At the close on Tuesday, the benchmark S&P/ASX 200 index was down 24.8 points, or 0.51 per cent, at 4882.7, while the broader All Ordinaries index was down 26.5 points, or 0.54 per cent, at 4902.6.
US and European markets fell sharply overnight, highlighting how fragile investor confidence is amid claims of improper political payments in Spain, which sent bond yields there soaring.
The long-term worry was if the Spanish instability dragged on, it could be unsettling for markets.
Options Xpress analyst Ben Le Brun said Monday's losses had insulated the local market from heavier falls on Tuesday as global investors worried about Europe.
"It could have been a lot worse for the Australian market," Mr Le Brun said. "It's been mildly encouraging, given the leads and the indicators that we go off."
The profit-reporting season had a lacklustre start, with Cochlear's share price shedding 9 per cent, while the Reserve Bank's decision to keep the cash rate steady did not stimulate investors.
Most sectors were down, including the dominant financials and resources, with only defensives gaining.
Macquarie Group updated the market on its operations, saying its capital markets businesses continued to experience subdued conditions. Macquarie forecast a jump in net profit of 10 per cent, but that was below expectations and the investment bank's shares were down $1.57 at $37.16.
Among the major banks, Commonwealth eased 41¢ to $64.30, ANZ gained 9¢ to $26.64, National Australia Bank lost 26¢ to $27.79 and Westpac slipped 2¢ to $27.92.
In the resources sector, BHP Billiton dropped 63¢ to $37.18, and Rio Tinto fell 66¢ to $67.33. Fortescue Metals shed 5¢ to $4.74.
Cochlear returned to profitability with net profit of $77.7 million for the six months to December, up from a $20.4 million loss in the previous corresponding period.
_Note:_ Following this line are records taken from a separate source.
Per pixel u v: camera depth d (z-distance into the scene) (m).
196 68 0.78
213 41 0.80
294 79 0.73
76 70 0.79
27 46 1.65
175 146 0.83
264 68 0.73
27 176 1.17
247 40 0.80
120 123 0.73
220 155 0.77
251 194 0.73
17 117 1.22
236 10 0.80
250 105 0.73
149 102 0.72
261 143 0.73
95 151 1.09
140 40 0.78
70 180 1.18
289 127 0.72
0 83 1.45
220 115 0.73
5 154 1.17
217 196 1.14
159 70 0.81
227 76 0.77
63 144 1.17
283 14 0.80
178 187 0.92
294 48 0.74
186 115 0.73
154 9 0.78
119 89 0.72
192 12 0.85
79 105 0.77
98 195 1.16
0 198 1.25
But investors were unimpressed, with its shares down $7.50, or 9.3 per cent, at $72.96.
Toll road operator Transurban posted a first-half profit drop of 16 per cent to $81.1 million, and its securities were up 6¢ at $6.16.
The price of gold in Sydney closed at $US1675.86 per fine ounce, up $US3.21.
Meanwhile, the bond market was stronger, propped up by the RBA's decision to keep interest rates on hold. The March 10-year bond futures contract was trading at 96.530 (implying a yield of 3.470 per cent), up from 96.435 (3.565 per cent) on Monday.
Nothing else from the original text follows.